I controlli del Comune e della Guardia di Finanza hanno permesso di stanare i primi furbetti dell'Ids

Attualità Rimini | 14:44 - 28 Giugno 2019 Nel pieno delle vacanze estive Comune e GdF fianco a fianco per stanare i furbetti dell'Ids Nel pieno delle vacanze estive Comune e GdF fianco a fianco per stanare i furbetti dell'Ids.

 Contrasto all’evasione fiscale e licenze commerciali strettamente legate alla regolarità dei pagamenti delle imposte. Sono le due importanti novità che interesseranno presto le strutture ricettive del territorio riminese. Dall’esito dei controlli alle strutture ricettive del comune sono stati recuperati 118 mila euro di mancato versamento dell’imposta di soggiorno (Ids), con denunce presentante da parte dello stesso municipio nei confronti dei recidivi: sono state emesse 52 intimidazioni per un mancato incasso da parte del Comune di 225 mila euro, di cui il 53 per cento già recuperato. Per il restante partirà la procedura di ingiunzione fiscale, con il rischio di pignoramenti e ipoteche. In caso di persistenza, si proseguirà con le denunce alla magistratura penale e contabile.

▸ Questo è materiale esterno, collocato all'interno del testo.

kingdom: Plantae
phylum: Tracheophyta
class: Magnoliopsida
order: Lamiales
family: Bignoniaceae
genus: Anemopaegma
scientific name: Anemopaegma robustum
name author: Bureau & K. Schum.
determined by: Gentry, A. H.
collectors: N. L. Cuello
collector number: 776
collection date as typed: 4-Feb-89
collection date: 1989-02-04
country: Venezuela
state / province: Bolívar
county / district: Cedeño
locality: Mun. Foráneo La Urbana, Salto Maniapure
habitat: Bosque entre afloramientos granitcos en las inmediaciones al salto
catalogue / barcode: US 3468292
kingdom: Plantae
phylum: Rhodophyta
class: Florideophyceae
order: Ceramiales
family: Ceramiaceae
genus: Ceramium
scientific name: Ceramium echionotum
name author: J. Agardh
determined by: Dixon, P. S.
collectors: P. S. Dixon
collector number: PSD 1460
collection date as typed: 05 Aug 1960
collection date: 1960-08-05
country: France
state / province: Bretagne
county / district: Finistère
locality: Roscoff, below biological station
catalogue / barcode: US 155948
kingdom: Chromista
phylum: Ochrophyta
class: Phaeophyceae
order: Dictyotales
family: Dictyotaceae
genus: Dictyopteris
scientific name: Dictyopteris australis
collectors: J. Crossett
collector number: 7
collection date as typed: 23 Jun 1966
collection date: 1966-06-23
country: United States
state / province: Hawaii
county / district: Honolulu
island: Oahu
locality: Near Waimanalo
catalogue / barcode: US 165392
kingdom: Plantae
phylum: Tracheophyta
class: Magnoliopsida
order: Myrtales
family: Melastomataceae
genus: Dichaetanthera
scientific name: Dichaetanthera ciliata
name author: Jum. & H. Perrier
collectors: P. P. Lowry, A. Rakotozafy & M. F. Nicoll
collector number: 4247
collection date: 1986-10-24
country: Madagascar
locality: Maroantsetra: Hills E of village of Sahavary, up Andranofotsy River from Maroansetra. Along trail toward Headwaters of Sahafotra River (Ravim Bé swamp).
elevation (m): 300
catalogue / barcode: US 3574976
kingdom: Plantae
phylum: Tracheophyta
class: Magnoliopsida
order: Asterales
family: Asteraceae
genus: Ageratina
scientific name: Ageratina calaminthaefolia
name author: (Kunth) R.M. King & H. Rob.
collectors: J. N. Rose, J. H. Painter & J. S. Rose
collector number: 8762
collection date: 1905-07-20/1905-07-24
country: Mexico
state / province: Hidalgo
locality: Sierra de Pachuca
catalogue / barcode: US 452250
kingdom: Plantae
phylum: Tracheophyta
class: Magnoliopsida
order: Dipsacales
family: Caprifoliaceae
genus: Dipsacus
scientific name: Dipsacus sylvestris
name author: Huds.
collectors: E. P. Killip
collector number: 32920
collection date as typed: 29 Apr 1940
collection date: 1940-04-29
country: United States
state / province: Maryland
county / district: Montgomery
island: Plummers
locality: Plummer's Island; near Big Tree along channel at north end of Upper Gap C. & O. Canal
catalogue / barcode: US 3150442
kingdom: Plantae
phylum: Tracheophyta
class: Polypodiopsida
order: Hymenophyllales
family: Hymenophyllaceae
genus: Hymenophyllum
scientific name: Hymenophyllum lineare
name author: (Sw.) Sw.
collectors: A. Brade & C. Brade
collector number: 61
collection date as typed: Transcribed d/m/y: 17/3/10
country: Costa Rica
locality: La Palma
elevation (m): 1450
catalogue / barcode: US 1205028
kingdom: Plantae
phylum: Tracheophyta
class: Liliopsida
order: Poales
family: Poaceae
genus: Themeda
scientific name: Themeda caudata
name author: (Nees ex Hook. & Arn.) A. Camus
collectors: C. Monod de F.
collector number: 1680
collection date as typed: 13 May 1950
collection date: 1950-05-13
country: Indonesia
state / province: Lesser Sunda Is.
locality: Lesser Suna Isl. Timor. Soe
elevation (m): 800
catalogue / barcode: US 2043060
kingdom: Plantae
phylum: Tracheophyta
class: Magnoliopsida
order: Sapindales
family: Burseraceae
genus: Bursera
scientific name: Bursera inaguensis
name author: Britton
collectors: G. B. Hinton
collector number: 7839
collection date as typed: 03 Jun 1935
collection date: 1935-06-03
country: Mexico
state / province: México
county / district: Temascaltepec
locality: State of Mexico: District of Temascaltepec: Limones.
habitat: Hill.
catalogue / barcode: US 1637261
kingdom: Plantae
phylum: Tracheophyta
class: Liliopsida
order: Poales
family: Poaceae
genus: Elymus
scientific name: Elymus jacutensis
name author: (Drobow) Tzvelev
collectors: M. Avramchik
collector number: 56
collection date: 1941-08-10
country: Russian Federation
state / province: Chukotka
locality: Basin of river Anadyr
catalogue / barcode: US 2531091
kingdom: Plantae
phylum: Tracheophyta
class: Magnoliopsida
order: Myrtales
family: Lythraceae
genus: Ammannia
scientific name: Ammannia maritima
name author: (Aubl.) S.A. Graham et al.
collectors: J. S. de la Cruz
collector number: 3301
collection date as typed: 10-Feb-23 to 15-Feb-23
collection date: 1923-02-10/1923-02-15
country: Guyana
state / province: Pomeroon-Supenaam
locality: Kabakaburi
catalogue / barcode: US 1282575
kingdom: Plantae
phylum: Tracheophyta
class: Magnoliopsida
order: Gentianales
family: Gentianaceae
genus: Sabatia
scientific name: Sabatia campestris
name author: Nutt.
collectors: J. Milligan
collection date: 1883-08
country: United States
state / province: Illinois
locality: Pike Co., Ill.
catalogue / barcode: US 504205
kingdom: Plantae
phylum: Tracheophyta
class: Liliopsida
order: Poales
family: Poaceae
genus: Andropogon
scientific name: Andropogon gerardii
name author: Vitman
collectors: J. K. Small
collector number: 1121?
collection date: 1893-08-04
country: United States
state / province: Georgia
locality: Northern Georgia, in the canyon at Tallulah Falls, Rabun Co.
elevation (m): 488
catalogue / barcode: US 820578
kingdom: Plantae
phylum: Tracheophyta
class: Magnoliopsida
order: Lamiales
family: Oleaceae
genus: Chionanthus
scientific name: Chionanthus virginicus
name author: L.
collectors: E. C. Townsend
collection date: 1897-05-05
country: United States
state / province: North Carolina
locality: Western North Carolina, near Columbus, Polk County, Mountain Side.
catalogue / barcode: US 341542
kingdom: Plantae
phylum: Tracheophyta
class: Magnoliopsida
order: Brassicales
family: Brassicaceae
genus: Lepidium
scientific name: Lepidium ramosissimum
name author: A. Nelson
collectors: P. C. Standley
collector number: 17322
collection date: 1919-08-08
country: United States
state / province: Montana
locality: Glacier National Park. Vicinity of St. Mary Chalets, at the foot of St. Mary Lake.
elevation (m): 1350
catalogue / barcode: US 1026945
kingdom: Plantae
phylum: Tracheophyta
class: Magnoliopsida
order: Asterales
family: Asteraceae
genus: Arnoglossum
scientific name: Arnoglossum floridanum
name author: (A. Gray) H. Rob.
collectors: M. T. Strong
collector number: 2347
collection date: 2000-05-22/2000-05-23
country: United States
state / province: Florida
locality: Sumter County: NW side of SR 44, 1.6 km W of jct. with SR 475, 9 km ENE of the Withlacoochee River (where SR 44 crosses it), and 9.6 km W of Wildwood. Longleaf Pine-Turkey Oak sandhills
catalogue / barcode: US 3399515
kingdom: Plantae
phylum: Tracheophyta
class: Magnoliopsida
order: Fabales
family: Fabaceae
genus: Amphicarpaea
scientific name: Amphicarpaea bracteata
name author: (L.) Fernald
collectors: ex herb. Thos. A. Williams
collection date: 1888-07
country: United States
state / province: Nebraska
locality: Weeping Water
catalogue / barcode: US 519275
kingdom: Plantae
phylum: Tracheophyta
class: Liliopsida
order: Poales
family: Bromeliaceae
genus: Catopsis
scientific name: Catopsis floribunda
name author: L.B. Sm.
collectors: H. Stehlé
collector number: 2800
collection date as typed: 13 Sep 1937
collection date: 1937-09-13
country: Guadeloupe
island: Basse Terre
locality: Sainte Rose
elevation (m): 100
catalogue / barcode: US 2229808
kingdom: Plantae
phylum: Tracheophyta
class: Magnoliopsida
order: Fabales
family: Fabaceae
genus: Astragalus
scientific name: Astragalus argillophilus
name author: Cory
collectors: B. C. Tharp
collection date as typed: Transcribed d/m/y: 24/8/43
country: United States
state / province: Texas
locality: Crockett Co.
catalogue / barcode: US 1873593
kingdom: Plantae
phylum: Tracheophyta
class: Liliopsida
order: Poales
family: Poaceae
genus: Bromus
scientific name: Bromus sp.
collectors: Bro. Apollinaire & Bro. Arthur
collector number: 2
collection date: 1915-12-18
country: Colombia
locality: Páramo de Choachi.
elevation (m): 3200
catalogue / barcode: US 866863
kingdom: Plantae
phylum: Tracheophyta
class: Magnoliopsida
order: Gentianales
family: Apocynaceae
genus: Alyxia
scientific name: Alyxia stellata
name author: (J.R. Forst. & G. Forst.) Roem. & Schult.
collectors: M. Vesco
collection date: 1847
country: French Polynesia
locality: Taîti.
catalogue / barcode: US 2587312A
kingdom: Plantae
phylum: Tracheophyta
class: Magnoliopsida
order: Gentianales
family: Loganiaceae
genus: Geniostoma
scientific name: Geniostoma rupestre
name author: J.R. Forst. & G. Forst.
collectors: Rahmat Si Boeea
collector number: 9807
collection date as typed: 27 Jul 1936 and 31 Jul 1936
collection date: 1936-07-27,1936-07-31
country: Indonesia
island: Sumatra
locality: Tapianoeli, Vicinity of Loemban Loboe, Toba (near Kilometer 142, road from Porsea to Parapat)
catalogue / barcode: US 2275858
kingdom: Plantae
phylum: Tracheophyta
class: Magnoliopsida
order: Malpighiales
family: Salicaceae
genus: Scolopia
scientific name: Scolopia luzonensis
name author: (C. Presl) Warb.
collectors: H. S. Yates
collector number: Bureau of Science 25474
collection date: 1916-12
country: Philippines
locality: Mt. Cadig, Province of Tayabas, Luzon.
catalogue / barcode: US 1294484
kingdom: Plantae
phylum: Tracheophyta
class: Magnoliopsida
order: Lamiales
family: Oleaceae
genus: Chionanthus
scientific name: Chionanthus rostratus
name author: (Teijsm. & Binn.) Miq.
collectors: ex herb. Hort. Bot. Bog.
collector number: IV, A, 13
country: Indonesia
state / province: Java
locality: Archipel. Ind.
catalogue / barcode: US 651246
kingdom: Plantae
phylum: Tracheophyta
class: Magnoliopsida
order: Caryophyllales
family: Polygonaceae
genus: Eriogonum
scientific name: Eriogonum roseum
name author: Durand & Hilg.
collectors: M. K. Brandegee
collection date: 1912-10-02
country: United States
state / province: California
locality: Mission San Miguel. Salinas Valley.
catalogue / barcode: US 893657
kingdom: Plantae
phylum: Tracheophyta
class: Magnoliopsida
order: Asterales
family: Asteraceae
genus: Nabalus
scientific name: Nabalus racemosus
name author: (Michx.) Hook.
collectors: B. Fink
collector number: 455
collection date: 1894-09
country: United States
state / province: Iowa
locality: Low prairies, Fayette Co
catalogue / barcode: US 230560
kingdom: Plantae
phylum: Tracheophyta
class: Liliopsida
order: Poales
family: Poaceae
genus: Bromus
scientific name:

In tutto sono 141 le denunce presentate, cui si affiancano le quasi 90 segnalazioni più gravi e già inviate alla Guardia di Finanza nell’ambito del Protocollo di Intesa sottoscritto nel febbraio. Le stesse Fiamme gialle avevano già segnalato all’autorità giudiziaria contabile 32 titolari di strutture ricettivo-turistiche che hanno omesso di versare al l’Ids riscossa dai clienti per un totale di 400 mila euro. Sono 34 inoltre le sanzioni già comminate ai gestori non in regola con il nuovo portale dell’imposta di soggiorno. Chi non ha fatto la dichiarazione telematica e il riversamento del primo trimestre dovrà pagare una ammenda di 500 per arrivare a racimolare la cifra di 46mila 500 euro.

Nella banca dati delle strutture ricettive saranno inseriti anche gli immobili destinati alle locazioni brevi. A ciascuna verrà assegnato un codice identificativo che comparire sugli annunci pubblicitari: i dati saranno comunicati automaticamente all'Agenzia delle Entrate, rendendo più agevoli i controlli ed impossibile sfuggire al fisco. Senza il codice non sarà più possibile pubblicare le offerte di affitto, pena sanzioni da 500 a 5.000 euro per annuncio a carico del portale. Viene data inoltre la possibilità ai comuni di verificare direttamente i dati inseriti sul portale "Alloggiati Web". Rimini ha infine deciso di subordinare il rilascio di licenze commerciali alla regolarità nei versamenti. (f.v.)